Importing cyrillic Wordpress comments into Disqus

My wife has a blog on Wordpress. She writes in Russian – it’s important to mention (and it’s in the subject). Some time ago I decided to improve the blog a bit, and one of the improvements was moving comments to Disqus. I like Disqus because it makes commenting easier which potentially leads to more comments and discussions. And comments and discussions are good.

I installed Disqus plugin and started to export comments into Disqus. Honestly saying I don’t remember how it ended (it was a while ago), but when I went to Disqus, I found no comments there.

Then I started to try to move comments semi-manually. It means exporting them from Wordpress into .xml file and importing the file into Disqus. It started well – I exported a file successfully. But when I tried to import it into Disqus, page just got reloaded with no message about what is going on. Comments did not appear.

I started to investigate into the issue and found which was a bit more informative on the problem. The error was the following:

XML syntax error: Input is not proper UTF-8, indicate encoding !
Bytes: 0xD0 0xBE 0xD1 0x81, line 51, column 294 (line 51)

If encoding would not be specified and that would be a problem, I would not be writing this post. Surely encoding was indicated. I played with the file really lot -- I was checking it with a hex editor, validating it with XML validators – it all was helpless. I was pretty sure that the problem is connected to cyrillic characters, in fact it might have been, but not directly.

After a long googling, working with the XML file, drinking a lot of tea (I’m a tea drinker, yes) and saying a bunch of “good” words addressed to Disqus importer, I’ve found out a way to get through the issue.

1. Wipe out posts and pages content from the XML

You import comments, not the posts and pages themselves. More contents – more symbols causing troubles. Wipe contents and excerpts, you can even use a regular expression to replace everything between .

<!-- Was: -->
<content:encoded><![CDATA[Привет, тут какой-то текст!]]></content:encoded>
<excerpt:encoded><![CDATA[Тут тоже текст!]]></excerpt:encoded>
<!-- Is: -->

2. Wipe out all the suspicious punctuation

Regulal expressions would be helpful for this too – I’ve written one to search for everything except commonly used words, digits and punctuation characters. It found me some weird ellipsis, strange dashes and crazy spaces. Removed all of them. You do the same.

3. Do something with the same meaning as shaman dances and hope it helps

Now when you are pretty sure that your file is clean of garbage, it might be imported successfully. Or might be not. Mine was still causing an error, but on different line and column. When I was looking to it, it turned that problem is always caused exactly between CDATA[ opening bracket and first letter of the Cyrillic text. Here is what I did – I added a space there and it worked. When it didn’t helped, I removed the space, tried again. If that didn’t work too – added space again. It’s crazy. I know. Ask Disqus, why. After maximum of three attempts, error was gone and another one appeared until I went through all of them (I had about 150 comments and about 10 errors on this stage).

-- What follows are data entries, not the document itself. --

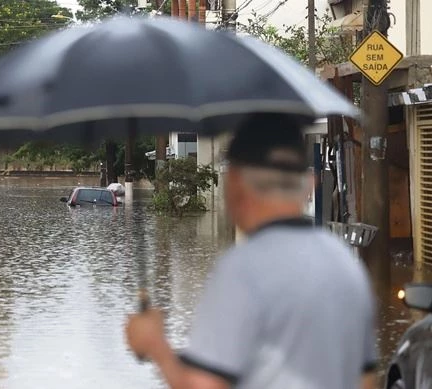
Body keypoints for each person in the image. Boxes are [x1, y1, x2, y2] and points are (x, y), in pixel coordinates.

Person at [126, 114, 378, 389]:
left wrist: (156, 346)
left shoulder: (242, 270)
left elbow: (203, 385)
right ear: (309, 184)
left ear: (233, 185)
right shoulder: (346, 264)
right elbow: (366, 380)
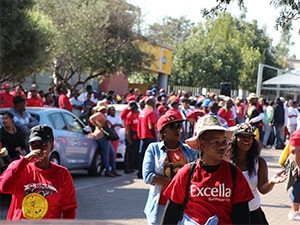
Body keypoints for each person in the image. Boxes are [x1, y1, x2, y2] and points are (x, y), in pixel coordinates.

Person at [162, 115, 254, 225]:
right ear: (201, 144)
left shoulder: (235, 174)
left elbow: (242, 215)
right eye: (216, 142)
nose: (222, 146)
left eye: (224, 141)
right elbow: (171, 213)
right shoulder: (186, 173)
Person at [0, 125, 78, 220]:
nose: (39, 150)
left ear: (52, 146)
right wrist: (25, 160)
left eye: (43, 145)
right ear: (29, 147)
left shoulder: (62, 173)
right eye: (34, 145)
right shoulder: (17, 167)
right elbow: (4, 188)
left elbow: (69, 208)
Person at [143, 113, 197, 225]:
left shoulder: (189, 150)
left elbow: (195, 176)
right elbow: (148, 177)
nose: (177, 130)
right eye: (172, 127)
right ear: (163, 131)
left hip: (184, 204)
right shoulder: (153, 149)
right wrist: (177, 183)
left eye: (179, 126)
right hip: (161, 204)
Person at [230, 123, 287, 224]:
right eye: (242, 136)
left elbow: (262, 189)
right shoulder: (227, 163)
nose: (246, 140)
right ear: (234, 139)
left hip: (254, 213)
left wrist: (272, 182)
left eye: (249, 137)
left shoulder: (259, 162)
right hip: (232, 213)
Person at [89, 100, 121, 177]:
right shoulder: (99, 114)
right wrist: (98, 126)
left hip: (104, 135)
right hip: (101, 135)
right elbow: (91, 119)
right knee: (106, 153)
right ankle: (108, 170)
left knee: (111, 153)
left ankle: (113, 169)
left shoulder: (102, 115)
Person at [137, 96, 158, 178]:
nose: (154, 104)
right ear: (150, 103)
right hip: (149, 136)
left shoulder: (142, 111)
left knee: (141, 155)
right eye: (153, 102)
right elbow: (150, 126)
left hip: (142, 136)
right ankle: (147, 173)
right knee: (150, 156)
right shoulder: (150, 112)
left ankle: (140, 172)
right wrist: (154, 135)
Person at [284, 129, 300, 221]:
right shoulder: (297, 134)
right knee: (297, 187)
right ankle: (294, 211)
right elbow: (295, 151)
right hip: (296, 164)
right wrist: (299, 166)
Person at [124, 101, 140, 174]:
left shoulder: (138, 114)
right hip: (131, 134)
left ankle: (133, 167)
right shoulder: (129, 115)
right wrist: (129, 138)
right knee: (129, 153)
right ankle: (127, 168)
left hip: (137, 135)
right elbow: (127, 128)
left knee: (135, 152)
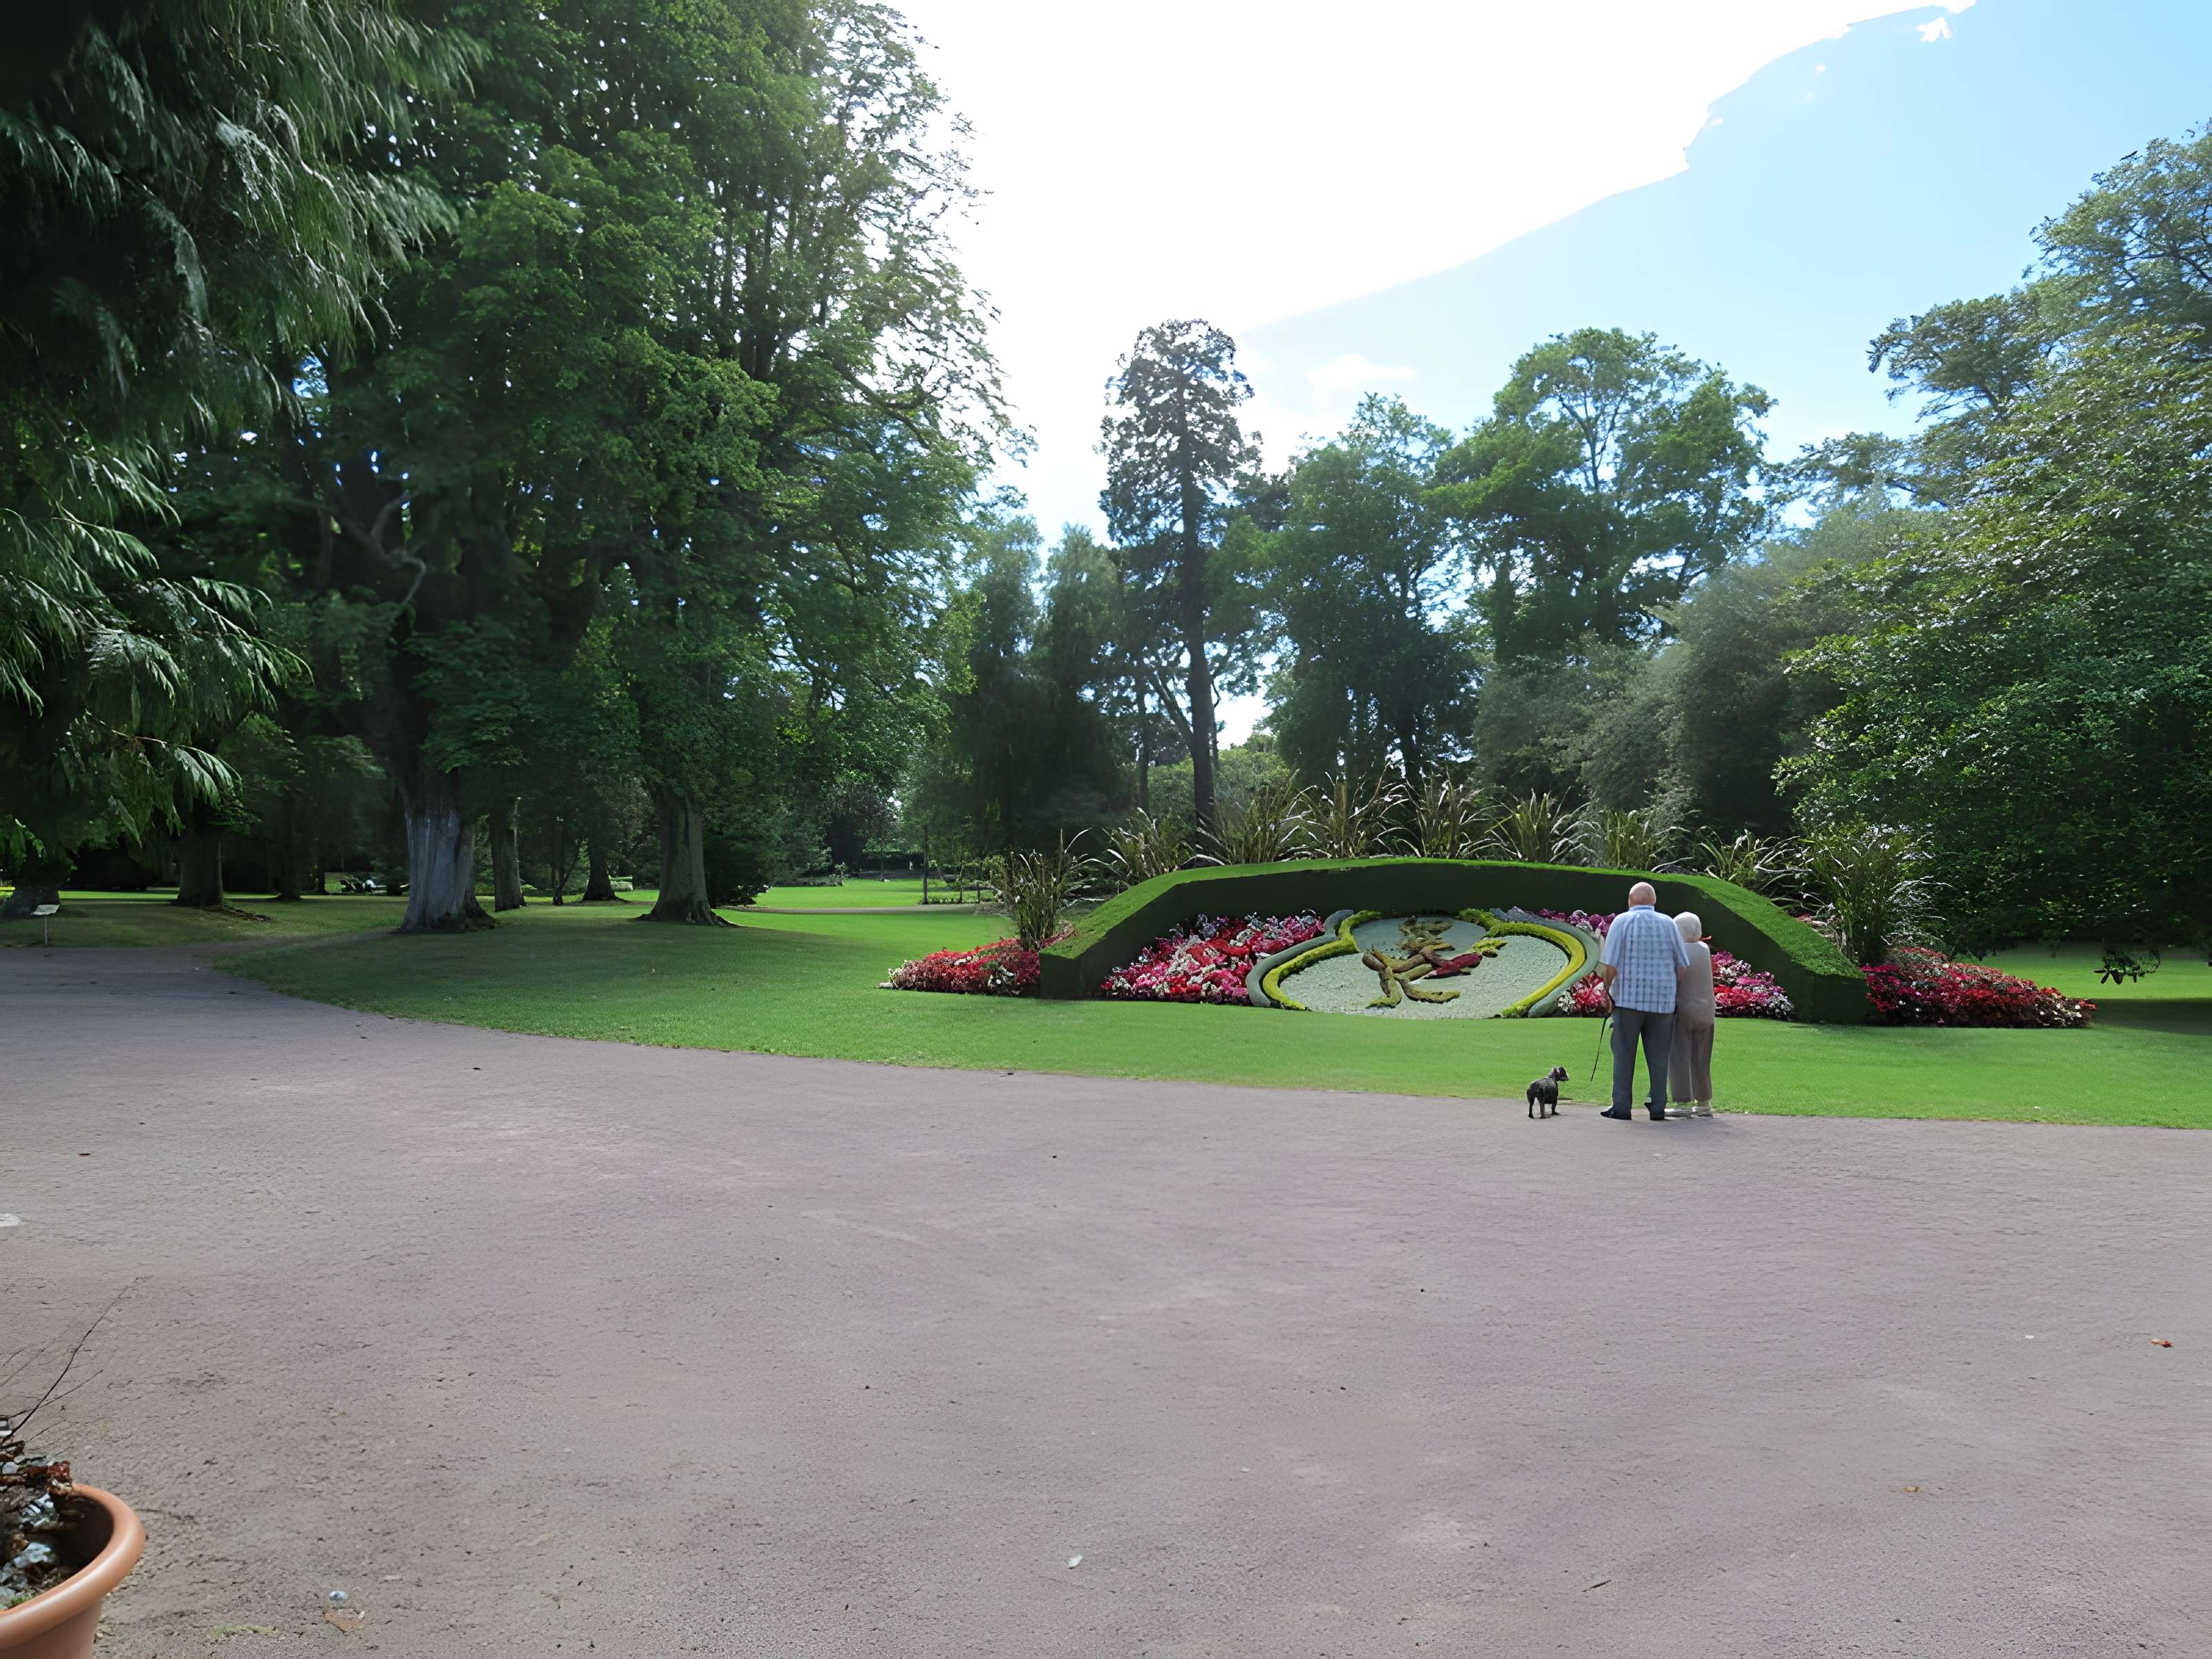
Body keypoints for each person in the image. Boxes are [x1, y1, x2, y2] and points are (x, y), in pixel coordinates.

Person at [1595, 881, 1691, 1123]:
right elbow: (1682, 965)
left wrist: (1607, 991)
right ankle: (1657, 1105)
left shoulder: (1622, 922)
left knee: (1624, 1054)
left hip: (1628, 1000)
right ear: (1654, 901)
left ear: (1630, 902)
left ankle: (1622, 1107)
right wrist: (1669, 987)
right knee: (1660, 1056)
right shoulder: (1669, 924)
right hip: (1662, 1003)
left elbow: (1611, 964)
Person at [1668, 910, 1716, 1118]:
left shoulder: (1679, 951)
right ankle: (1704, 1102)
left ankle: (1682, 1102)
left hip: (1683, 1011)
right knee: (1701, 1059)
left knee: (1679, 1058)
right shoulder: (1704, 949)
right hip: (1706, 1012)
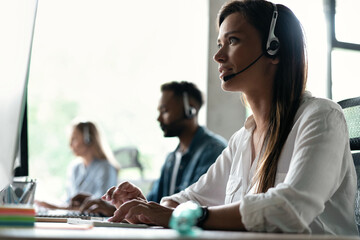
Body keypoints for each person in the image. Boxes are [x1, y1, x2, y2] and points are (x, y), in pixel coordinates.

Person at [101, 0, 358, 235]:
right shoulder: (242, 140)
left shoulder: (321, 118)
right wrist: (145, 207)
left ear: (274, 49)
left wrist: (186, 216)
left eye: (233, 41)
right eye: (219, 44)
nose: (218, 56)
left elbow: (288, 209)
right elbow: (189, 199)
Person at [77, 81, 227, 216]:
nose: (159, 118)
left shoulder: (213, 151)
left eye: (165, 111)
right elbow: (154, 204)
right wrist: (117, 207)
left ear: (190, 110)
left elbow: (198, 207)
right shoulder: (172, 158)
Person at [35, 120, 120, 210]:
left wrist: (55, 207)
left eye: (74, 139)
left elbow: (100, 206)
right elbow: (68, 200)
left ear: (88, 139)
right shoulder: (75, 168)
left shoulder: (105, 168)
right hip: (74, 217)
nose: (70, 145)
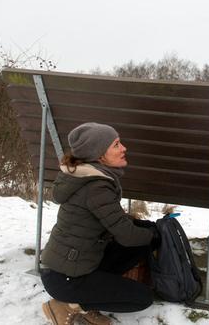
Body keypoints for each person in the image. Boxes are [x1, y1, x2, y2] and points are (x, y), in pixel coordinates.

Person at [39, 122, 161, 325]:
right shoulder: (97, 187)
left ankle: (84, 298)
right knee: (142, 298)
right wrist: (157, 235)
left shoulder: (88, 176)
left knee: (144, 237)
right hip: (67, 278)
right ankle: (70, 305)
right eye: (116, 144)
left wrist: (148, 233)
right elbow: (127, 235)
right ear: (99, 155)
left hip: (71, 267)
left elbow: (116, 225)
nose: (124, 148)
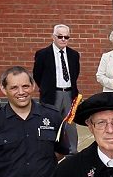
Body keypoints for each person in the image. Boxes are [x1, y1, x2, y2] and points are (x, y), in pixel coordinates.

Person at [33, 23, 81, 153]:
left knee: (70, 123)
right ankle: (50, 148)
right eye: (60, 37)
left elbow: (75, 73)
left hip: (69, 93)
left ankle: (72, 150)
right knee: (50, 121)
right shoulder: (43, 54)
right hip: (52, 93)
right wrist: (46, 88)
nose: (63, 40)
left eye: (67, 37)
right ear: (53, 37)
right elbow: (37, 75)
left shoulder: (74, 55)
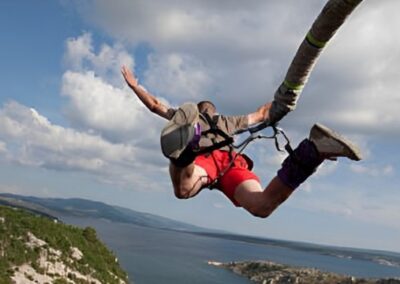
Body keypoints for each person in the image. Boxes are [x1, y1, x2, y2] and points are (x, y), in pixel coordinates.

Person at [121, 65, 362, 218]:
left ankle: (185, 153)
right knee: (260, 206)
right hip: (224, 164)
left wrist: (135, 86)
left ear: (200, 111)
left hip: (213, 163)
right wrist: (283, 99)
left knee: (187, 191)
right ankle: (312, 153)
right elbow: (260, 114)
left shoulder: (203, 119)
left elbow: (155, 105)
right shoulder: (227, 121)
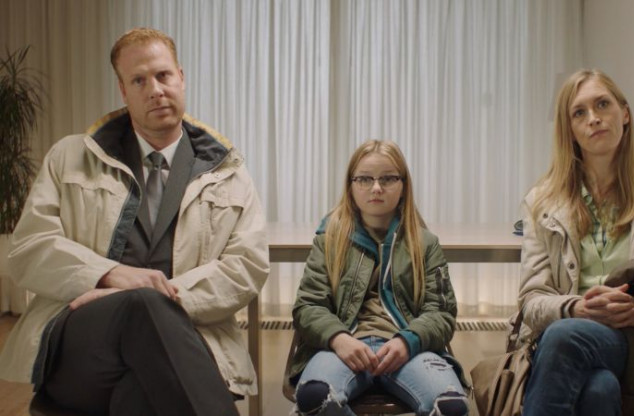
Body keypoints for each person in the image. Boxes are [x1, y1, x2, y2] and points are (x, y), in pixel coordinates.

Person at [0, 28, 269, 416]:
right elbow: (29, 249)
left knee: (141, 391)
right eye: (139, 80)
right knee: (141, 309)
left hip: (188, 338)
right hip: (81, 342)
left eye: (163, 75)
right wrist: (109, 276)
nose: (155, 90)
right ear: (123, 91)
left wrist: (161, 297)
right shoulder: (69, 157)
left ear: (181, 78)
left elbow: (246, 266)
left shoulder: (229, 172)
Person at [518, 69, 634, 416]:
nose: (594, 118)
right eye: (579, 112)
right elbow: (530, 302)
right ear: (570, 131)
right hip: (569, 334)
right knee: (599, 389)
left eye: (602, 104)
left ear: (625, 113)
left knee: (564, 338)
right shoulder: (543, 203)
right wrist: (576, 309)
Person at [287, 140, 469, 416]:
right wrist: (339, 338)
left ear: (403, 185)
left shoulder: (425, 243)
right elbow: (308, 307)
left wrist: (408, 340)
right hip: (343, 347)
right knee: (314, 398)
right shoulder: (329, 240)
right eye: (364, 179)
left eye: (387, 178)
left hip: (408, 351)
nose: (376, 188)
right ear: (351, 186)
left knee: (452, 408)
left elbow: (441, 313)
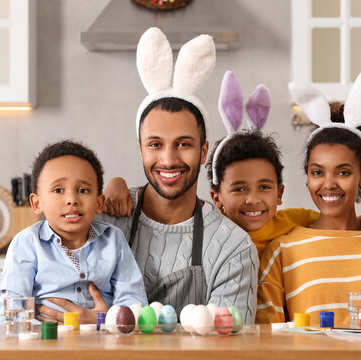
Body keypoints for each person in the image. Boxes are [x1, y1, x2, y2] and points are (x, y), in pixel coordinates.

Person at [97, 28, 259, 324]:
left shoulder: (232, 247)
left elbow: (232, 349)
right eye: (155, 144)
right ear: (140, 149)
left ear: (204, 150)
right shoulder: (104, 219)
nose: (169, 159)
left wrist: (99, 321)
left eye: (183, 144)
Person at [256, 65, 361, 326]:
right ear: (307, 176)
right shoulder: (282, 251)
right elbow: (269, 336)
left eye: (343, 172)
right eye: (317, 172)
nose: (328, 184)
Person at [206, 71, 361, 270]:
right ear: (216, 198)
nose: (253, 199)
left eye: (264, 186)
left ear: (280, 193)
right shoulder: (210, 238)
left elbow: (336, 221)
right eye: (239, 189)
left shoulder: (291, 222)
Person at [0, 140, 148, 324]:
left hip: (103, 342)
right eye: (58, 190)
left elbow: (134, 304)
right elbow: (9, 311)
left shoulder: (113, 239)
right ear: (37, 203)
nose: (72, 199)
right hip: (44, 343)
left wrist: (101, 320)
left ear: (99, 203)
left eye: (83, 190)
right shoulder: (27, 243)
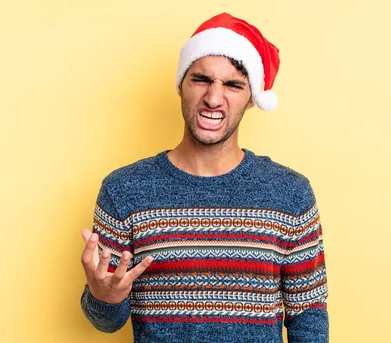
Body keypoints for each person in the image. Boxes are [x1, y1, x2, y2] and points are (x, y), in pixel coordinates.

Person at [79, 12, 329, 343]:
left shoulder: (291, 194)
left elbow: (309, 315)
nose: (213, 98)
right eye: (200, 80)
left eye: (233, 84)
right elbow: (106, 322)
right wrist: (104, 299)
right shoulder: (123, 191)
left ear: (251, 98)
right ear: (181, 84)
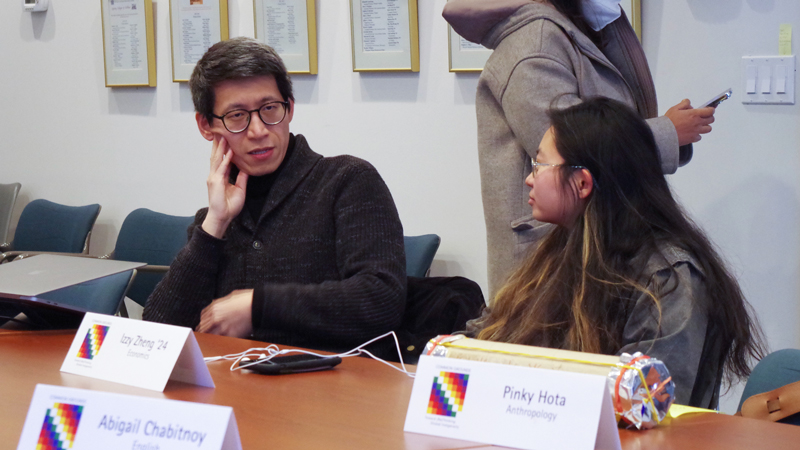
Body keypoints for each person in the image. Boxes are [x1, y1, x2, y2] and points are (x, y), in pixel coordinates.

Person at [466, 98, 764, 408]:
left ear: (582, 183)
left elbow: (647, 406)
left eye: (539, 164)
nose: (529, 177)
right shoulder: (561, 248)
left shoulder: (670, 277)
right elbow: (491, 336)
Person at [143, 38, 407, 353]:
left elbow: (382, 299)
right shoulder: (215, 219)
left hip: (329, 390)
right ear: (206, 125)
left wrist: (258, 306)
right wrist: (214, 225)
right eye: (237, 116)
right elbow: (158, 332)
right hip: (234, 389)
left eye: (270, 109)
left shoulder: (347, 181)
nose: (258, 130)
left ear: (290, 107)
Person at [443, 0, 716, 299]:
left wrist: (665, 130)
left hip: (588, 243)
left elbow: (596, 128)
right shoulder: (535, 42)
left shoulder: (564, 33)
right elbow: (569, 146)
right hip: (553, 256)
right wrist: (666, 133)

Finally I was able to import the file. Hope my recipe would be helpful.

P.S. Another small tip which was indirectly mentioned above – don’t forget to move page comments, not posts only. I forgot. Was punched for that. :)

P.P.S. Couple days ago I was importing pages comments which I forgot to import first time. During the import I broke Disqus importer so it started to give me 500 errors. Next day they emailed me saying that there was a bug on their side and they have fixed it. Haven’t checked, but good reaction!